### PROVIDED RECORDS

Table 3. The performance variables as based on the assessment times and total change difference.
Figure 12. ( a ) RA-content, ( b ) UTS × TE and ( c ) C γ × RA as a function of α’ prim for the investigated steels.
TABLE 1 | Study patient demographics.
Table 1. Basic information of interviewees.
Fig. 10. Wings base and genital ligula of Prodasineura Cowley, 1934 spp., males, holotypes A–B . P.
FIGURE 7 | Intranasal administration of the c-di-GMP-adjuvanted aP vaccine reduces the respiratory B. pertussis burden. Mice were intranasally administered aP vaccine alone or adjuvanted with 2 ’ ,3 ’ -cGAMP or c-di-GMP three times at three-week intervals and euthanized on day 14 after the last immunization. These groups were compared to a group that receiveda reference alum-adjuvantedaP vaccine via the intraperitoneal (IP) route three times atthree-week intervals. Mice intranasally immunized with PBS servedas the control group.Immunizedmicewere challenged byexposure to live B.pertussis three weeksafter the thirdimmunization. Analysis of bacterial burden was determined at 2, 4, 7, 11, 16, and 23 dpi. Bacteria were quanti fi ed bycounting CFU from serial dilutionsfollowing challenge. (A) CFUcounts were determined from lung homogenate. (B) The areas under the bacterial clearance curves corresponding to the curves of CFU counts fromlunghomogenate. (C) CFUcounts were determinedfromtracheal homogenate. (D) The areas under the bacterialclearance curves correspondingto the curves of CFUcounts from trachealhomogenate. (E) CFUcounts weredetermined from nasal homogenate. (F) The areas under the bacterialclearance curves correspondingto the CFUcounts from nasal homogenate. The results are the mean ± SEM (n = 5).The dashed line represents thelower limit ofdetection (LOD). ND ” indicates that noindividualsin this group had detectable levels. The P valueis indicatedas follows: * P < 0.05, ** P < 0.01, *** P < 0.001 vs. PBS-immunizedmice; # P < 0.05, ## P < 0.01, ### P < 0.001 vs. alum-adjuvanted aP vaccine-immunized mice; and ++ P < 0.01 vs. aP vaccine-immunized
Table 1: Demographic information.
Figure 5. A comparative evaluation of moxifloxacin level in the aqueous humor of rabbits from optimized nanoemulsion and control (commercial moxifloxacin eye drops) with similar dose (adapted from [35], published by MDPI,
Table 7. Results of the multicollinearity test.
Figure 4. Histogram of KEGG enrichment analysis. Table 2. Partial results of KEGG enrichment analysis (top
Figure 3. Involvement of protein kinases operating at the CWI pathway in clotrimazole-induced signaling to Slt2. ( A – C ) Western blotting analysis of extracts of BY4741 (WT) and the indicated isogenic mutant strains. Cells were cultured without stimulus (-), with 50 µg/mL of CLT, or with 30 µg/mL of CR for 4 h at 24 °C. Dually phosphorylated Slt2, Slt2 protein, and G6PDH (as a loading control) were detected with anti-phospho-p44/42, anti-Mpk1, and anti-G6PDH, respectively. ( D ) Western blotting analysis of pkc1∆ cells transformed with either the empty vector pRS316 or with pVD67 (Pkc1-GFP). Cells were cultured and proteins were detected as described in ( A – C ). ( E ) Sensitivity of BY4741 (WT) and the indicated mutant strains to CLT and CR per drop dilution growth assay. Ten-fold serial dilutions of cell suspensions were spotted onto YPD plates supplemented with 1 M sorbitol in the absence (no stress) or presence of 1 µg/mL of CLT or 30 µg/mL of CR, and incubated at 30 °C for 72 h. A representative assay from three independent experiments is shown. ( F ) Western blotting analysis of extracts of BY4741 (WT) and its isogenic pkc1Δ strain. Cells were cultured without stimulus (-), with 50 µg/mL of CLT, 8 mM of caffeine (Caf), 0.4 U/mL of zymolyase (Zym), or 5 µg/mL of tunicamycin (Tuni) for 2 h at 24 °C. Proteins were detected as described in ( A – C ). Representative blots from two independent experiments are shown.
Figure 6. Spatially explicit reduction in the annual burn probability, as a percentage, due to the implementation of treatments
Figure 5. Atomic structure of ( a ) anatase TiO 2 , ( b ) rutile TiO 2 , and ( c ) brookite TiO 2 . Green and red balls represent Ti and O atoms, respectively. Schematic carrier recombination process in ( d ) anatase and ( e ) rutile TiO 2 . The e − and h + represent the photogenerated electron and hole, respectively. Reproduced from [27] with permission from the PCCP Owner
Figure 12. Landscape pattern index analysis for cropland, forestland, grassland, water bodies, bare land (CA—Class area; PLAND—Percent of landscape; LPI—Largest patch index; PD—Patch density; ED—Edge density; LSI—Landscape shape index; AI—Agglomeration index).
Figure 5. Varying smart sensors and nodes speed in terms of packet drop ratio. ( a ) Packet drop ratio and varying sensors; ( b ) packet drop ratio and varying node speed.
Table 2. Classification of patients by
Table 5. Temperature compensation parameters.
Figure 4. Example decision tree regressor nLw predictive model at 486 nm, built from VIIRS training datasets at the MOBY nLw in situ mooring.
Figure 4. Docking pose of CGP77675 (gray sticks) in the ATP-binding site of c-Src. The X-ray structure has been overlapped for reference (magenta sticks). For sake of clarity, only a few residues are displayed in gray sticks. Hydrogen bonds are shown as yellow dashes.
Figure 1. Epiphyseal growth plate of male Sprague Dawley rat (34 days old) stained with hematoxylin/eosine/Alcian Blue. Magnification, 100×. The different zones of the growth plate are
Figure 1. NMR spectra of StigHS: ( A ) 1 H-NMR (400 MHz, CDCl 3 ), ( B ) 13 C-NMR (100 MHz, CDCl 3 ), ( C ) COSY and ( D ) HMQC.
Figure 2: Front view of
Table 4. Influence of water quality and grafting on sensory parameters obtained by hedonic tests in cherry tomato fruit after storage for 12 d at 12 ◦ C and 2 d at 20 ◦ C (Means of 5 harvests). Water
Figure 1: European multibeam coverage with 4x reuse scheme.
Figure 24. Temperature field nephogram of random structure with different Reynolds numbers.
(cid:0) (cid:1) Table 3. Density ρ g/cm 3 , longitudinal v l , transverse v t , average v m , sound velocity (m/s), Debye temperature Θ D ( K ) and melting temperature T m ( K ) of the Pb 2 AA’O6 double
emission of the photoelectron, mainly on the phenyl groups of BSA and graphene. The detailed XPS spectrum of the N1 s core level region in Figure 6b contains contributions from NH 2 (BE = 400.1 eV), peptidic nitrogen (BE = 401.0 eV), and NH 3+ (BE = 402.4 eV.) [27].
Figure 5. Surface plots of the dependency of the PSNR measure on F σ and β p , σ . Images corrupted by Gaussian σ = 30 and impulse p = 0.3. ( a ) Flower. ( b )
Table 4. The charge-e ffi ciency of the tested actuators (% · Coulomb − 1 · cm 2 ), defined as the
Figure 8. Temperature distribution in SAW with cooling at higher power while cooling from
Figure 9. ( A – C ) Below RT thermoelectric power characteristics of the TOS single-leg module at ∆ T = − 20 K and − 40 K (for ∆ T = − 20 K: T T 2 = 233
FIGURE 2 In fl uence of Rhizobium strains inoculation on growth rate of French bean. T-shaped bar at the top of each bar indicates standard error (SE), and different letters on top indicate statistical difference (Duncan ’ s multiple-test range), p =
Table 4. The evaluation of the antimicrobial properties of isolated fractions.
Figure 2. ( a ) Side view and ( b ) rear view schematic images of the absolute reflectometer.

######

TASK DIRECTIONS: Each record must be returned exactly as it is written.

YOUR RESPONSE:
Table 3. The performance variables as based on the assessment times and total change difference.
Figure 12. ( a ) RA-content, ( b ) UTS × TE and ( c ) C γ × RA as a function of α’ prim for the investigated steels.
TABLE 1 | Study patient demographics.
Table 1. Basic information of interviewees.
Fig. 10. Wings base and genital ligula of Prodasineura Cowley, 1934 spp., males, holotypes A–B . P.
FIGURE 7 | Intranasal administration of the c-di-GMP-adjuvanted aP vaccine reduces the respiratory B. pertussis burden. Mice were intranasally administered aP vaccine alone or adjuvanted with 2 ’ ,3 ’ -cGAMP or c-di-GMP three times at three-week intervals and euthanized on day 14 after the last immunization. These groups were compared to a group that receiveda reference alum-adjuvantedaP vaccine via the intraperitoneal (IP) route three times atthree-week intervals. Mice intranasally immunized with PBS servedas the control group.Immunizedmicewere challenged byexposure to live B.pertussis three weeksafter the thirdimmunization. Analysis of bacterial burden was determined at 2, 4, 7, 11, 16, and 23 dpi. Bacteria were quanti fi ed bycounting CFU from serial dilutionsfollowing challenge. (A) CFUcounts were determined from lung homogenate. (B) The areas under the bacterial clearance curves corresponding to the curves of CFU counts fromlunghomogenate. (C) CFUcounts were determinedfromtracheal homogenate. (D) The areas under the bacterialclearance curves correspondingto the curves of CFUcounts from trachealhomogenate. (E) CFUcounts weredetermined from nasal homogenate. (F) The areas under the bacterialclearance curves correspondingto the CFUcounts from nasal homogenate. The results are the mean ± SEM (n = 5).The dashed line represents thelower limit ofdetection (LOD). ND ” indicates that noindividualsin this group had detectable levels. The P valueis indicatedas follows: * P < 0.05, ** P < 0.01, *** P < 0.001 vs. PBS-immunizedmice; # P < 0.05, ## P < 0.01, ### P < 0.001 vs. alum-adjuvanted aP vaccine-immunized mice; and ++ P < 0.01 vs. aP vaccine-immunized
Table 1: Demographic information.
Figure 5. A comparative evaluation of moxifloxacin level in the aqueous humor of rabbits from optimized nanoemulsion and control (commercial moxifloxacin eye drops) with similar dose (adapted from [35], published by MDPI,
Table 7. Results of the multicollinearity test.
Figure 4. Histogram of KEGG enrichment analysis. Table 2. Partial results of KEGG enrichment analysis (top
Figure 3. Involvement of protein kinases operating at the CWI pathway in clotrimazole-induced signaling to Slt2. ( A – C ) Western blotting analysis of extracts of BY4741 (WT) and the indicated isogenic mutant strains. Cells were cultured without stimulus (-), with 50 µg/mL of CLT, or with 30 µg/mL of CR for 4 h at 24 °C. Dually phosphorylated Slt2, Slt2 protein, and G6PDH (as a loading control) were detected with anti-phospho-p44/42, anti-Mpk1, and anti-G6PDH, respectively. ( D ) Western blotting analysis of pkc1∆ cells transformed with either the empty vector pRS316 or with pVD67 (Pkc1-GFP). Cells were cultured and proteins were detected as described in ( A – C ). ( E ) Sensitivity of BY4741 (WT) and the indicated mutant strains to CLT and CR per drop dilution growth assay. Ten-fold serial dilutions of cell suspensions were spotted onto YPD plates supplemented with 1 M sorbitol in the absence (no stress) or presence of 1 µg/mL of CLT or 30 µg/mL of CR, and incubated at 30 °C for 72 h. A representative assay from three independent experiments is shown. ( F ) Western blotting analysis of extracts of BY4741 (WT) and its isogenic pkc1Δ strain. Cells were cultured without stimulus (-), with 50 µg/mL of CLT, 8 mM of caffeine (Caf), 0.4 U/mL of zymolyase (Zym), or 5 µg/mL of tunicamycin (Tuni) for 2 h at 24 °C. Proteins were detected as described in ( A – C ). Representative blots from two independent experiments are shown.
Figure 6. Spatially explicit reduction in the annual burn probability, as a percentage, due to the implementation of treatments
Figure 5. Atomic structure of ( a ) anatase TiO 2 , ( b ) rutile TiO 2 , and ( c ) brookite TiO 2 . Green and red balls represent Ti and O atoms, respectively. Schematic carrier recombination process in ( d ) anatase and ( e ) rutile TiO 2 . The e − and h + represent the photogenerated electron and hole, respectively. Reproduced from [27] with permission from the PCCP Owner
Figure 12. Landscape pattern index analysis for cropland, forestland, grassland, water bodies, bare land (CA—Class area; PLAND—Percent of landscape; LPI—Largest patch index; PD—Patch density; ED—Edge density; LSI—Landscape shape index; AI—Agglomeration index).
Figure 5. Varying smart sensors and nodes speed in terms of packet drop ratio. ( a ) Packet drop ratio and varying sensors; ( b ) packet drop ratio and varying node speed.
Table 2. Classification of patients by
Table 5. Temperature compensation parameters.
Figure 4. Example decision tree regressor nLw predictive model at 486 nm, built from VIIRS training datasets at the MOBY nLw in situ mooring.
Figure 4. Docking pose of CGP77675 (gray sticks) in the ATP-binding site of c-Src. The X-ray structure has been overlapped for reference (magenta sticks). For sake of clarity, only a few residues are displayed in gray sticks. Hydrogen bonds are shown as yellow dashes.
Figure 1. Epiphyseal growth plate of male Sprague Dawley rat (34 days old) stained with hematoxylin/eosine/Alcian Blue. Magnification, 100×. The different zones of the growth plate are
Figure 1. NMR spectra of StigHS: ( A ) 1 H-NMR (400 MHz, CDCl 3 ), ( B ) 13 C-NMR (100 MHz, CDCl 3 ), ( C ) COSY and ( D ) HMQC.
Figure 2: Front view of
Table 4. Influence of water quality and grafting on sensory parameters obtained by hedonic tests in cherry tomato fruit after storage for 12 d at 12 ◦ C and 2 d at 20 ◦ C (Means of 5 harvests). Water
Figure 1: European multibeam coverage with 4x reuse scheme.
Figure 24. Temperature field nephogram of random structure with different Reynolds numbers.
(cid:0) (cid:1) Table 3. Density ρ g/cm 3 , longitudinal v l , transverse v t , average v m , sound velocity (m/s), Debye temperature Θ D ( K ) and melting temperature T m ( K ) of the Pb 2 AA’O6 double
emission of the photoelectron, mainly on the phenyl groups of BSA and graphene. The detailed XPS spectrum of the N1 s core level region in Figure 6b contains contributions from NH 2 (BE = 400.1 eV), peptidic nitrogen (BE = 401.0 eV), and NH 3+ (BE = 402.4 eV.) [27].
Figure 5. Surface plots of the dependency of the PSNR measure on F σ and β p , σ . Images corrupted by Gaussian σ = 30 and impulse p = 0.3. ( a ) Flower. ( b )
Table 4. The charge-e ffi ciency of the tested actuators (% · Coulomb − 1 · cm 2 ), defined as the
Figure 8. Temperature distribution in SAW with cooling at higher power while cooling from
Figure 9. ( A – C ) Below RT thermoelectric power characteristics of the TOS single-leg module at ∆ T = − 20 K and − 40 K (for ∆ T = − 20 K: T T 2 = 233
FIGURE 2 In fl uence of Rhizobium strains inoculation on growth rate of French bean. T-shaped bar at the top of each bar indicates standard error (SE), and different letters on top indicate statistical difference (Duncan ’ s multiple-test range), p =
Table 4. The evaluation of the antimicrobial properties of isolated fractions.
Figure 2. ( a ) Side view and ( b ) rear view schematic images of the absolute reflectometer.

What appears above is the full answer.